WORK TO BE COMPLETED. Pick up the getting-started guide to the sit R package after its last sentence and keep writing it.

PASSAGE TO READ.
--

Getting Started

library(dplyr)  # Data manipulation
library(tidyr)  # Tidy data
library(sf)     # Simple features for R (spatial objects)
library(sit)    # Analyse MRR data from SIT experiments

Overview

The purpose of sit is to help analyse mark-release-recapture (MRR) data from sterile insect technique (SIT) field experiments.

There are two basic stages in any analysis:

Importing data into sit
Retrieving results from sit

Here, we will quickly review some concepts needed to work with sit while going through a fictitious case study. Links to more detailed materials will be provided along the way.

Data model

Data model diagram.

The main concepts involved in a MRR SIT experiment are represented in the Figure above and can be summarised as follows:

Sterile male mosquitoes are released in a release event. Relevant properties are: the number of released individuals, n, the dye colour use for identification, the date and time of release and the release site.

Release sites can be either points or the whole study area (in the case of areal/line releases). In the former case, release sites have a geometry represented by spatial coordinates, while in the latter case the geometry is empty.

The relationship between release_events and release_sites implies that there can be any number of release events from the same site.

Mosquitoes (both sterile and wild) are subsequently captured in adult traps. Relevant properties are: their location (point geometry), the area (study or control) and a identification code as used in the field. Furthermore, wild females lay their eggs in another type of traps (ovitraps).

Both adult and egg traps can be of different types, which is why each trap is associated with a specific trap type. Properties of trap types are: its full name (e.g. BG-Sentinel) and a shorter label (e.g. BGS), the target stage (adult or egg) and an optional description.

Finally, traps are regularly surveyed in order to collect the experimental data. Both adult and egg surveys record the surveyed trap and the period of capture. Adult surveys also record the population_id of the captured individuals (either wild or the colour of one of the released populations), their sex and the total number n of individuals of each group. Egg surveys instead, record the number of eggs which were fertile or not.

Package organisation

First, load the package as follows:

library(sit)

The package provides a series of functions to import data and to retrieve results.

--

GIVEN RECORDS.

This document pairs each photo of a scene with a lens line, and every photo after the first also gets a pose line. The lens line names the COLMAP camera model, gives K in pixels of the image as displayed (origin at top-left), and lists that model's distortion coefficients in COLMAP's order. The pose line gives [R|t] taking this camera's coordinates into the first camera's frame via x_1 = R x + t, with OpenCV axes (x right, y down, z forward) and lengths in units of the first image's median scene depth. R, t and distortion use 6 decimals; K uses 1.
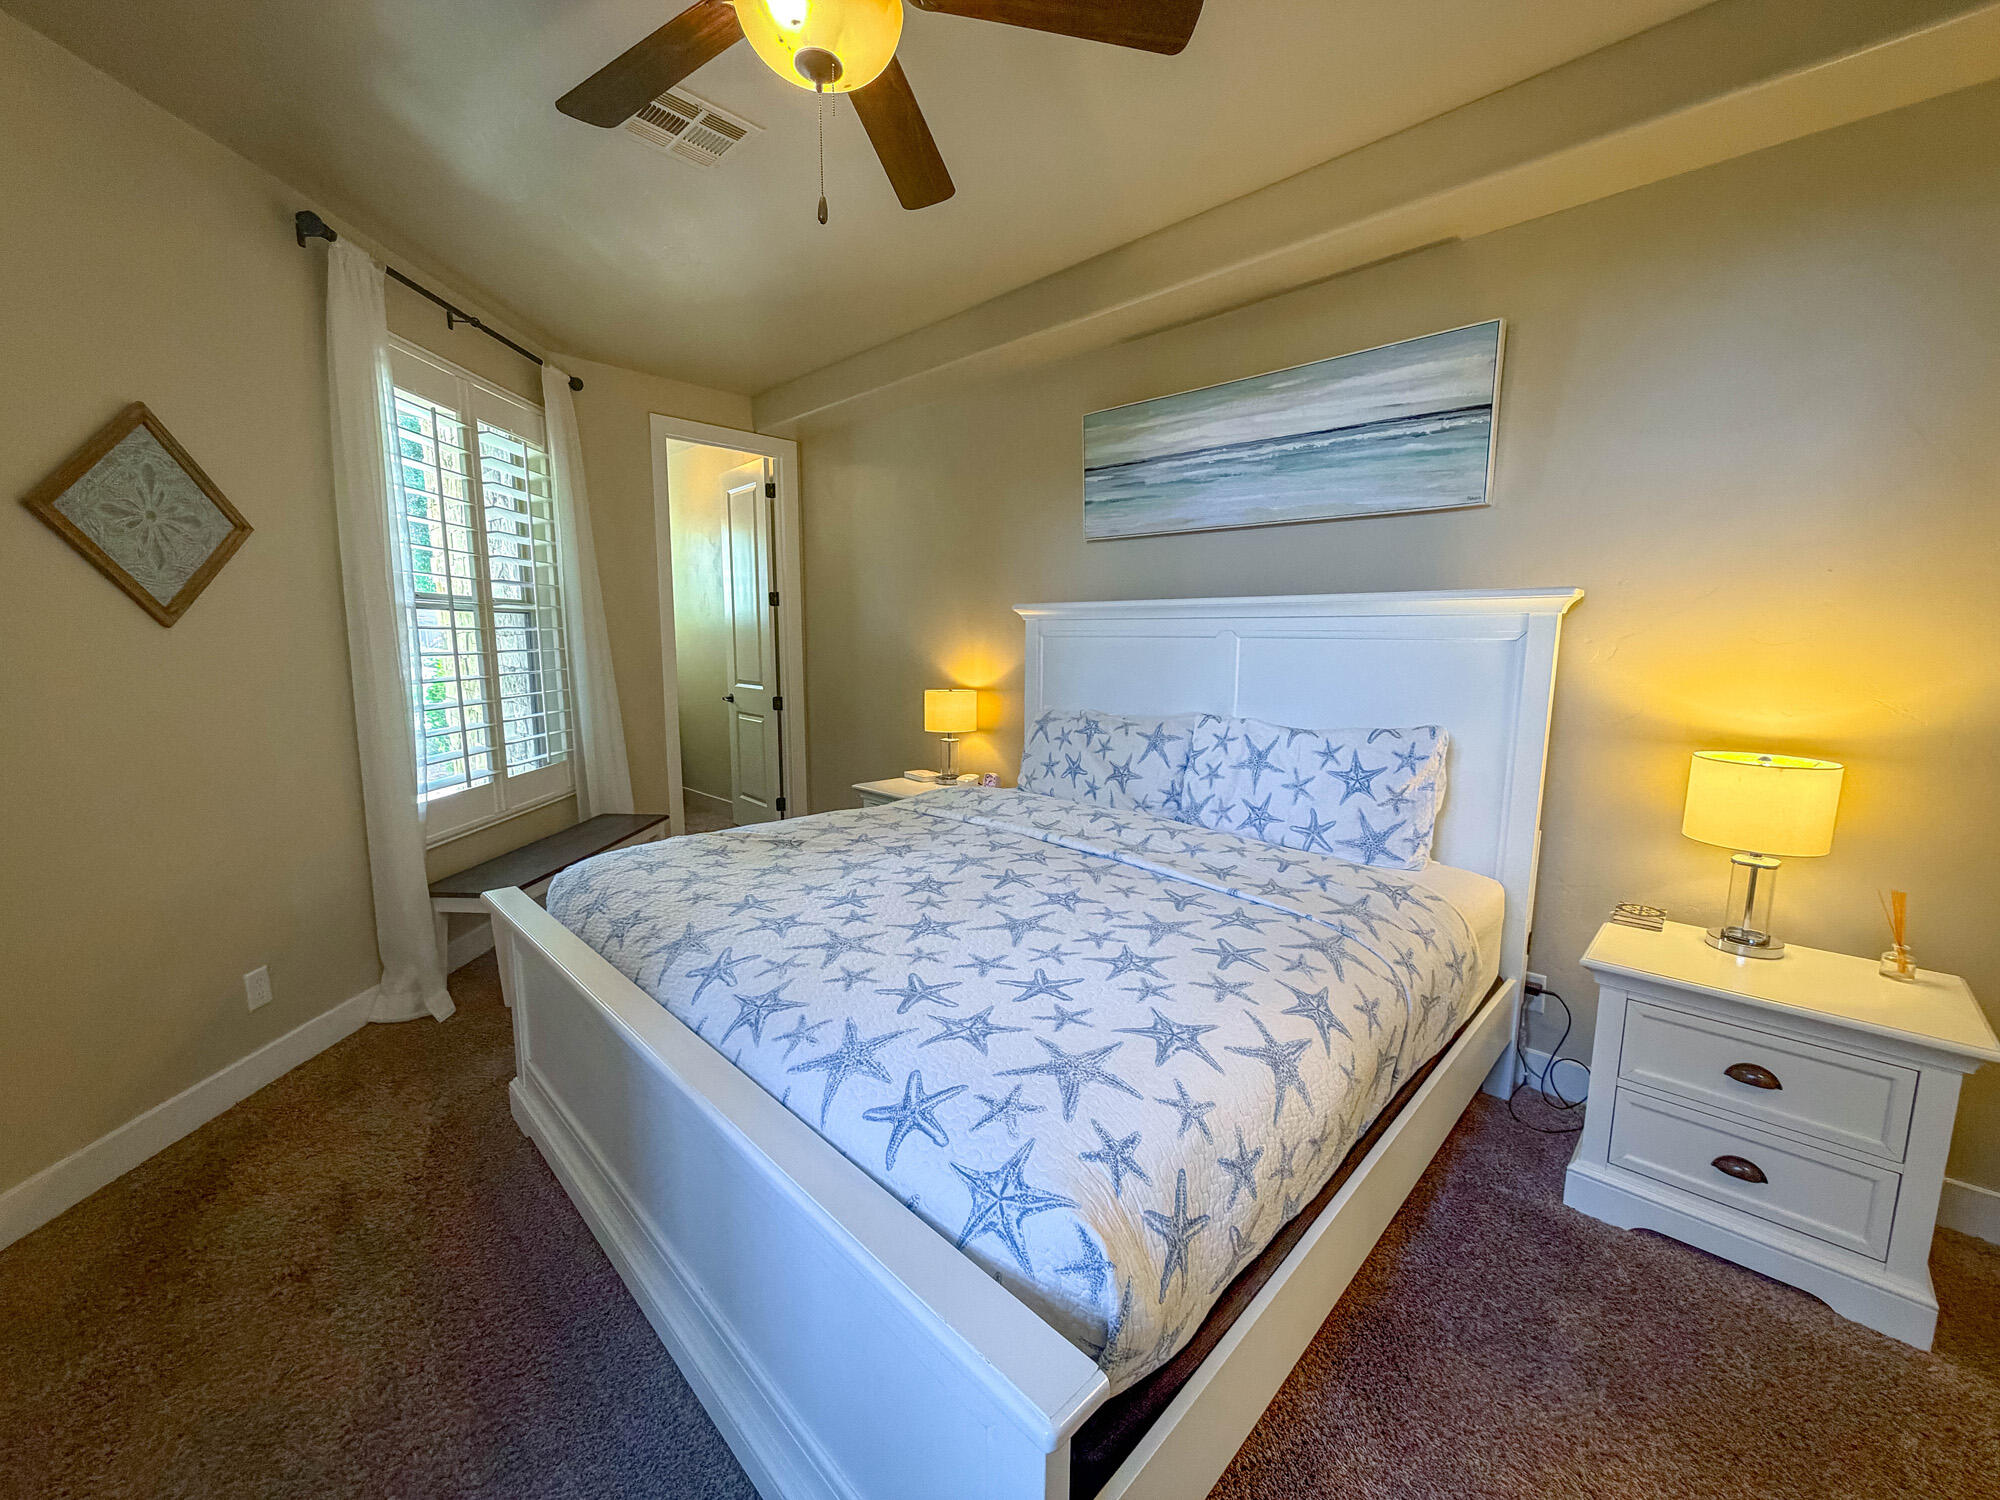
lens RADIAL K [[803.4, 0, 1006.6], [0, 803.4, 749.7], [0, 0, 1]] dist [-0.002760, 0.000336]
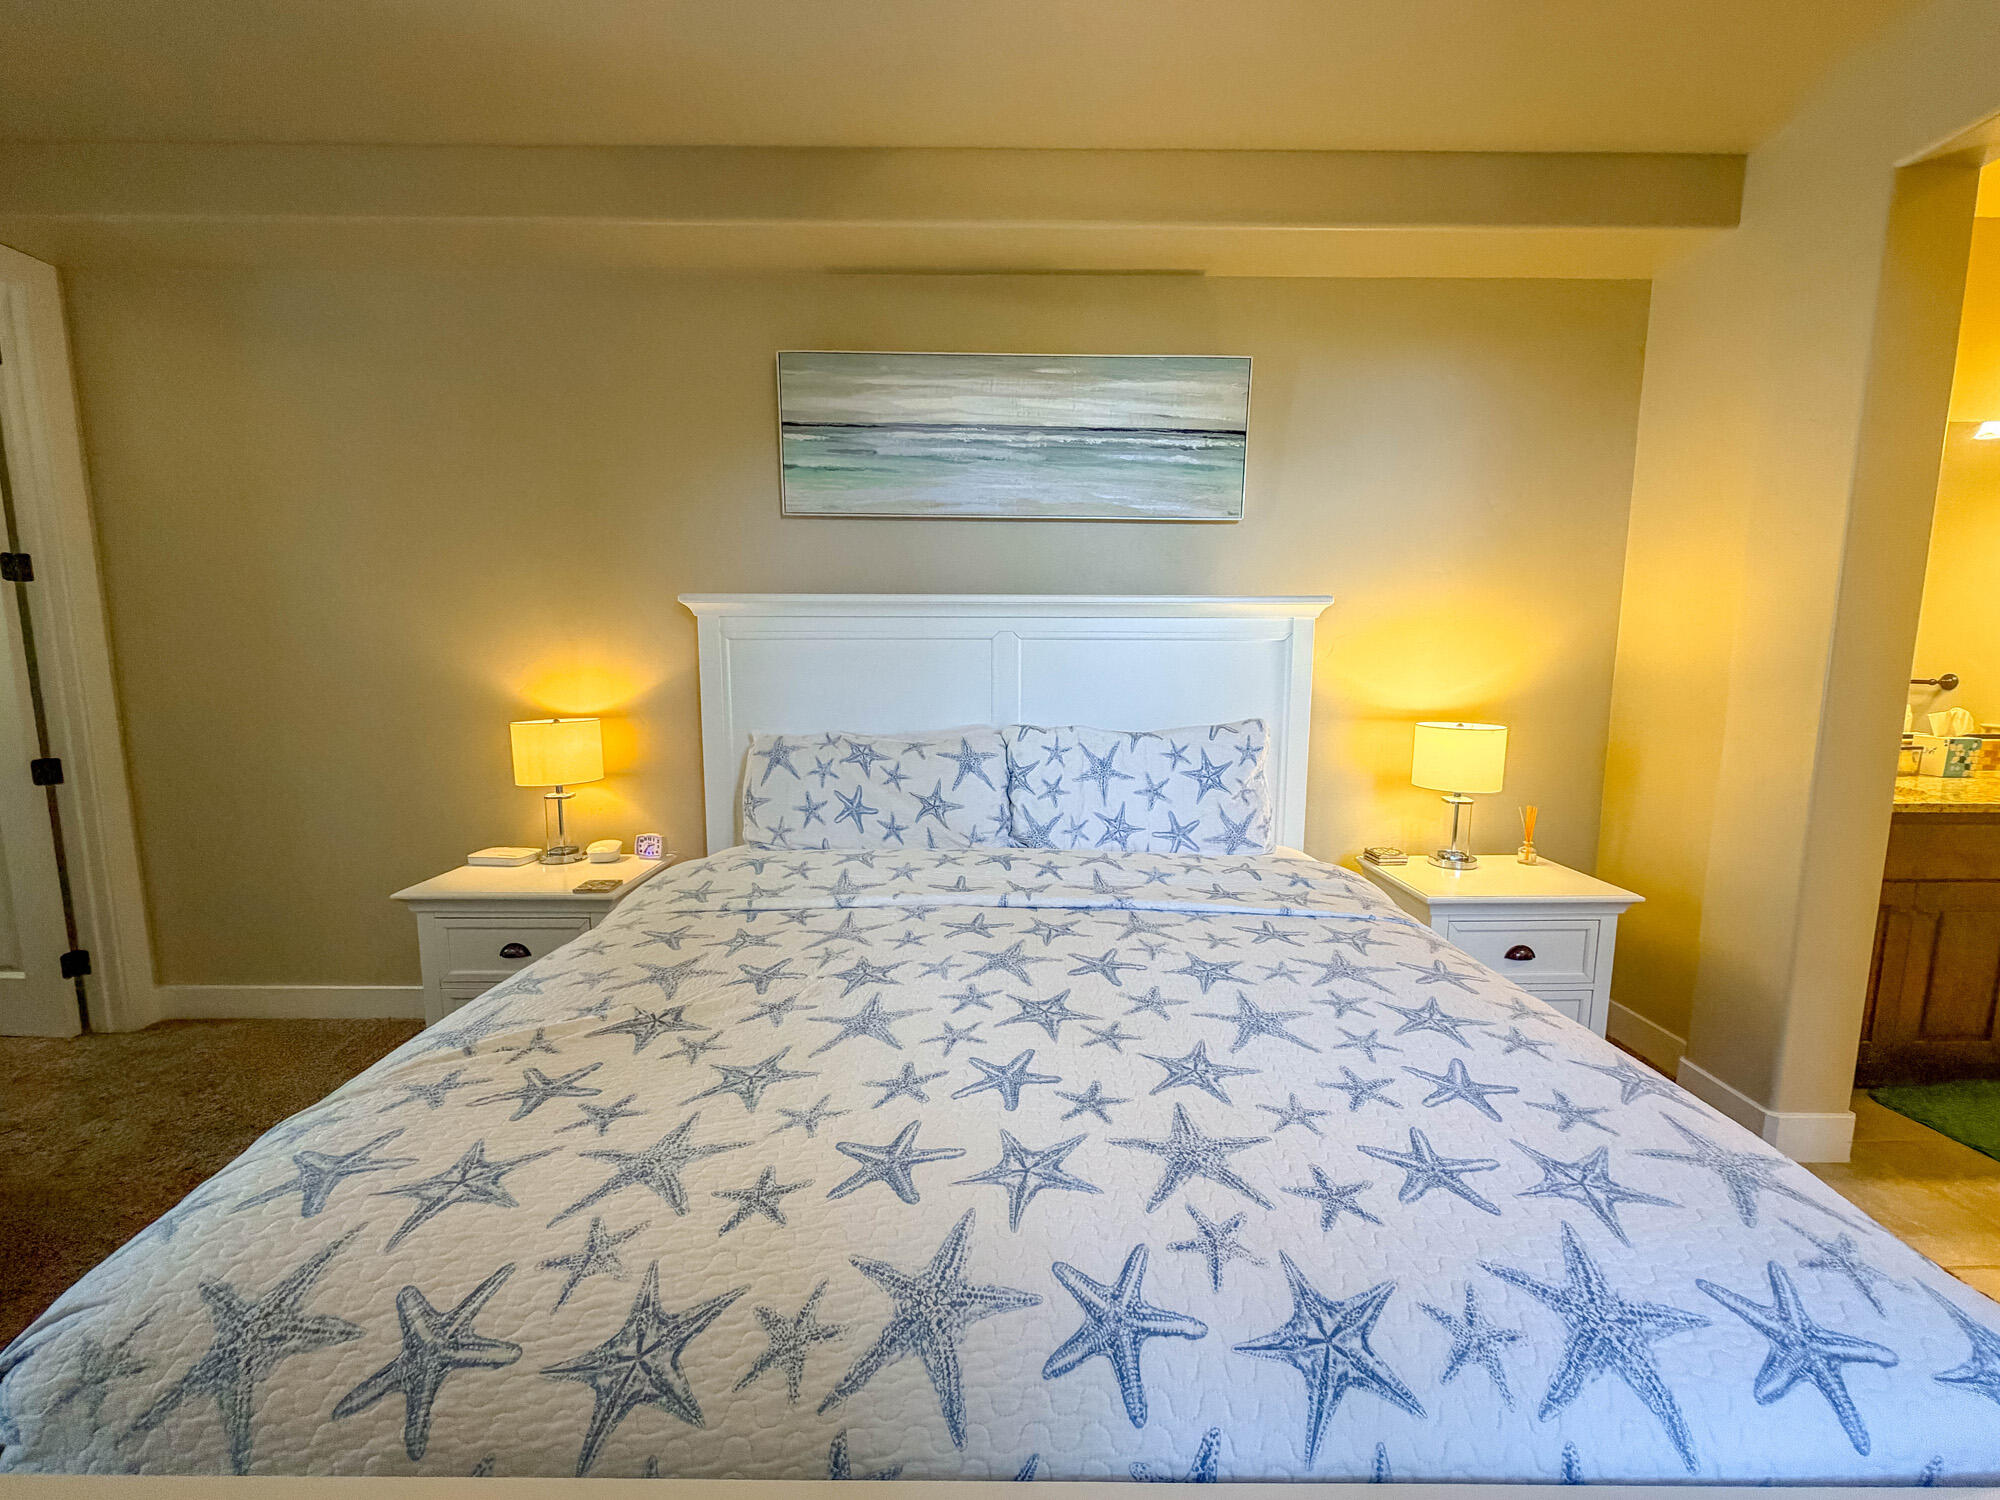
lens RADIAL K [[803.4, 0, 1007.9], [0, 803.4, 750.0], [0, 0, 1]] dist [-0.002760, 0.000336]
pose [[0.704980, -0.093805, 0.702997, -0.456192], [0.101048, 0.994387, 0.031353, -0.054039], [-0.701992, 0.048933, 0.710502, 0.446161]]
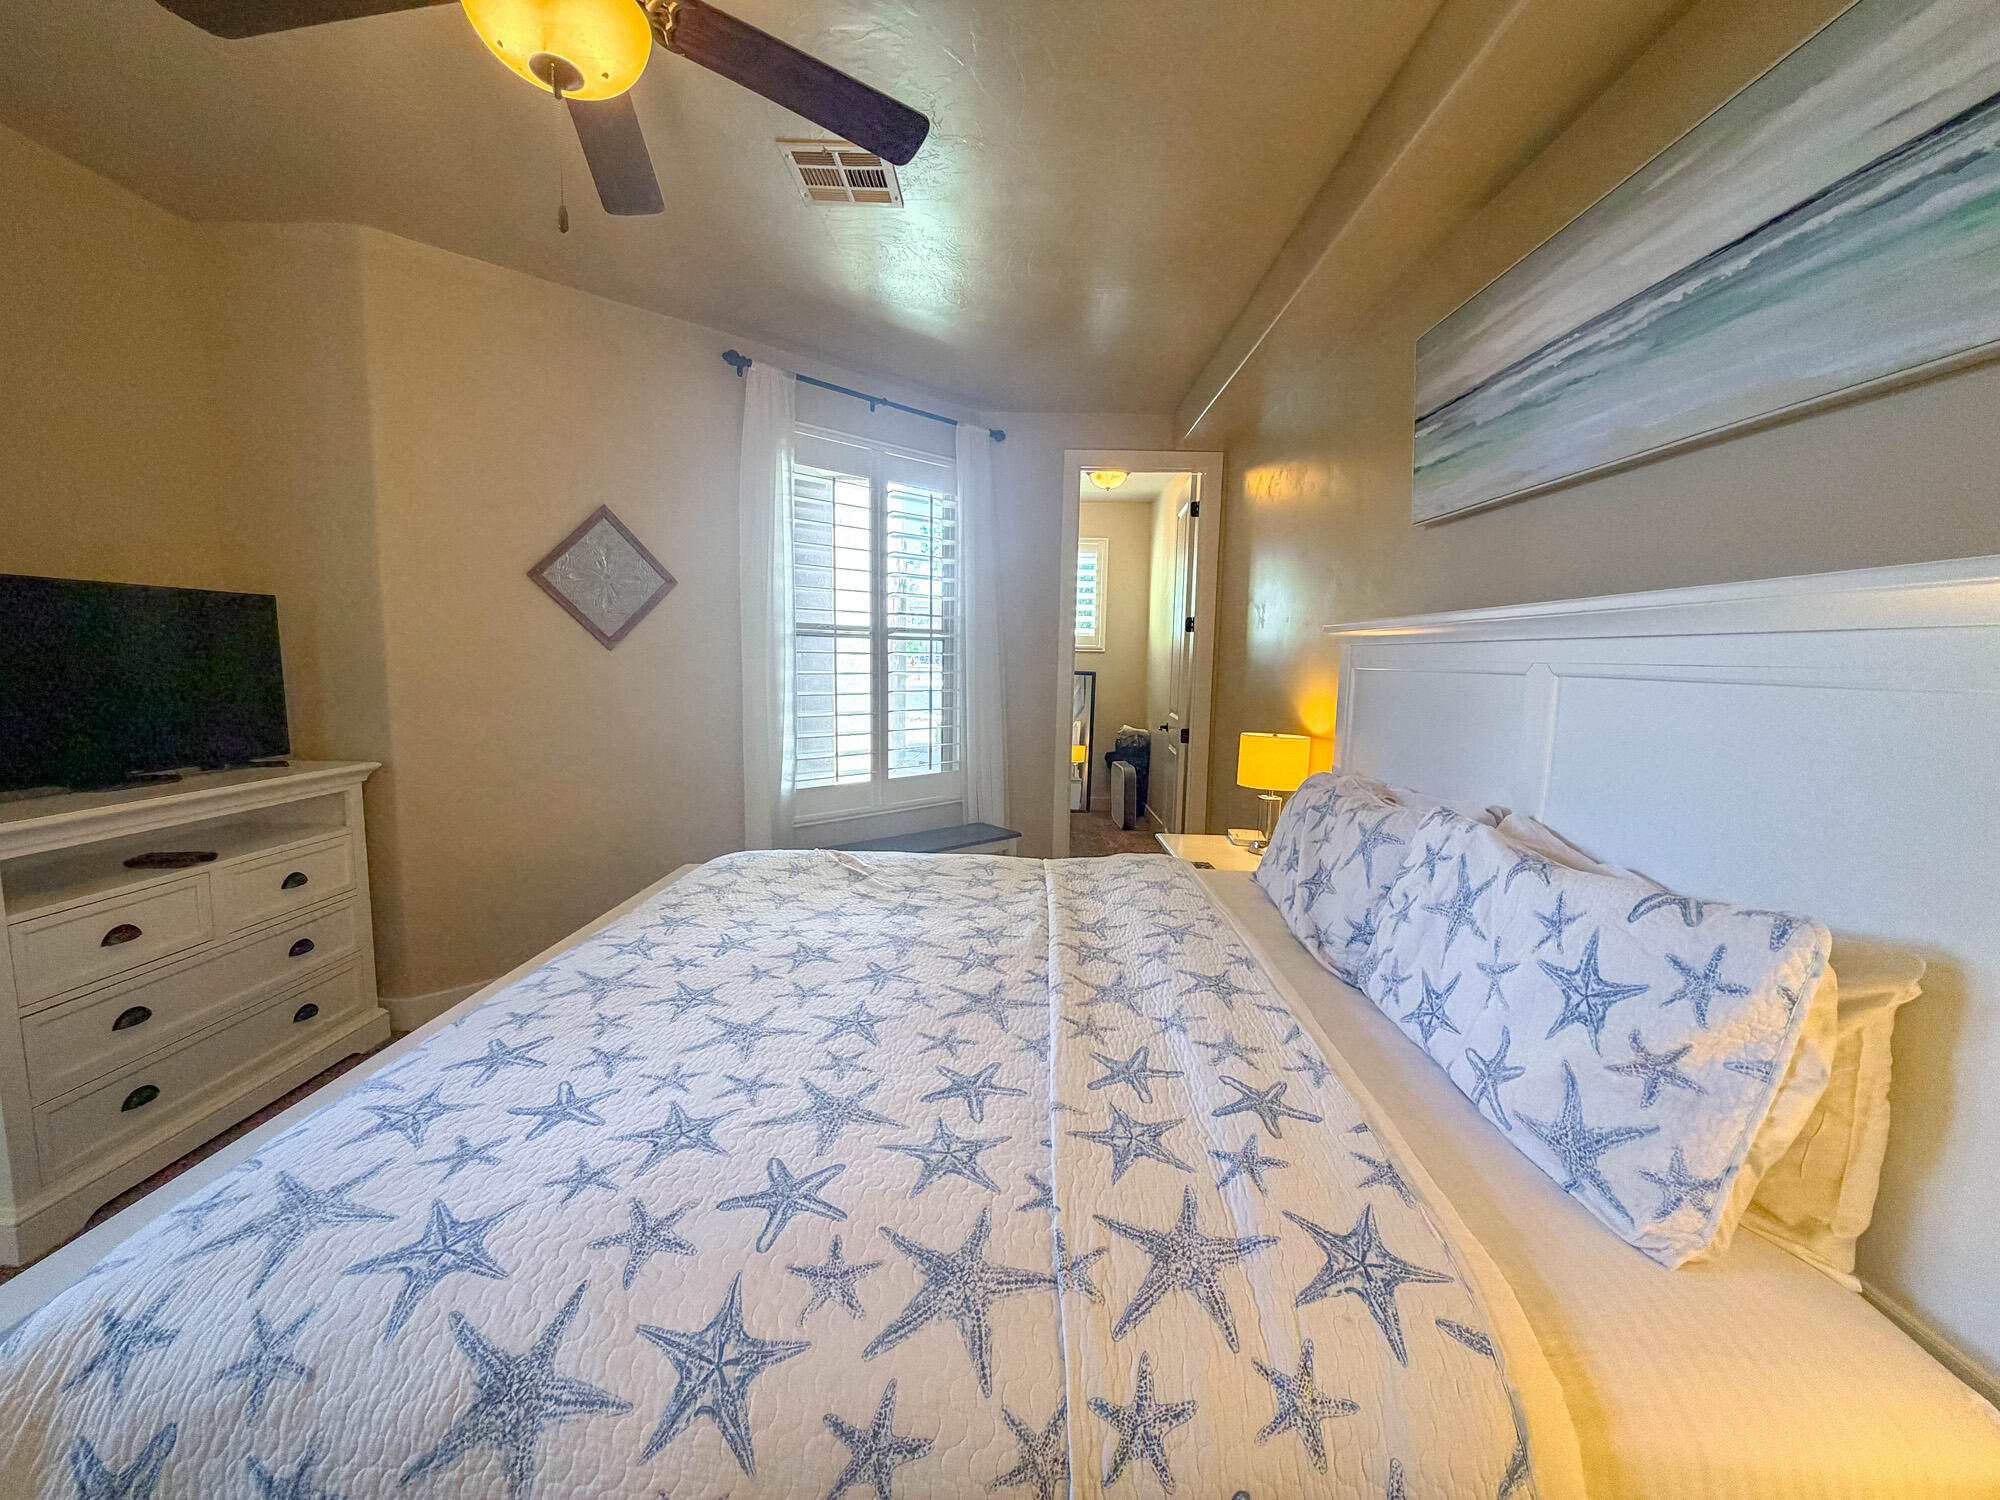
lens RADIAL K [[803.4, 0, 1003.2], [0, 803.4, 748.7], [0, 0, 1]] dist [-0.002760, 0.000336]
pose [[0.689786, 0.090639, -0.718318, 0.516728], [-0.116256, 0.993125, 0.013677, -0.067264], [0.714619, 0.074074, 0.695581, 0.441126]]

--

RESPONSE AREA.
All functions in the package are prefixed by sit_. This is convenient for finding function names in combination with the auto-complete feature that is provided by most development environments such as RStudio or VSCode.

The typical workflow is as follows:

Import data tables from files (.csv, .xls(x), …) into R data.frames.

Transform and reshape the data into the structures required by import functions in sit. Here is a list of the main sit functions used at this stage:

Import functions.
Function	Description
`sit_revents()`	Import release events and sites.
`sit_traps()`	Import traps
`sit_adult_surveys()`	Import adult surveys
`sit_egg_surveys()`	Import egg surveys
`sit()`	Gather data about traps, release events and field survey data into a `sit` object.

Gather all the data (traps, releases, surveys) into a sit object.
Query the sit object to verify that everything was correctly interpreted.

Retrieve results from the sit object. A list of relevant sit functions is shown below:

Estimating functions.
Function	Description
`sit_competitiveness()`	Competitiveness of sterile males
`sit_mdt()`	Mean Distance Travelled (MDT)
`sit_flight_range()`	Flight Range
`sit_diffusion()`	Diffusion coefficient
`sit_survival()`	Survival statistics
`sit_wild_size()`	Size of the wild male population

Introductory example

This section will skim through a complete analysis. Most details will be deferred to more specific articles. The objective is to quickly acquire a perspective of the general workflow. See vignette("importing", package = "sit") for specific details on the format and structure required by the import functions.

The package provides some realistic but fictitious data files that can be located with system.file(). Specifically:

list.files(system.file("extdata", package = "sit"))
#> [1] "adult_surveys.csv"         "bgs_traps_coordinates.csv"
#> [3] "egg_surveys.csv"           "releases.csv"

1. Read data tables into R

releases_raw <- read.csv(
  system.file("extdata/releases.csv", package = "sit")
)

bgs_traps_raw <- read.csv(
  system.file("extdata/bgs_traps_coordinates.csv", package = "sit")
)

adults_raw <- read.csv(
  system.file("extdata/adult_surveys.csv", package = "sit")
)

eggs_raw <- read.csv(
  system.file("extdata/egg_surveys.csv", package = "sit")
)

2. Transform raw data

This step will require some basic skills of data-manipulation in R. An accessible introduction to what we’ll use can be found in the Introduction to dplyr and tidyr’s tutorial on Pivoting.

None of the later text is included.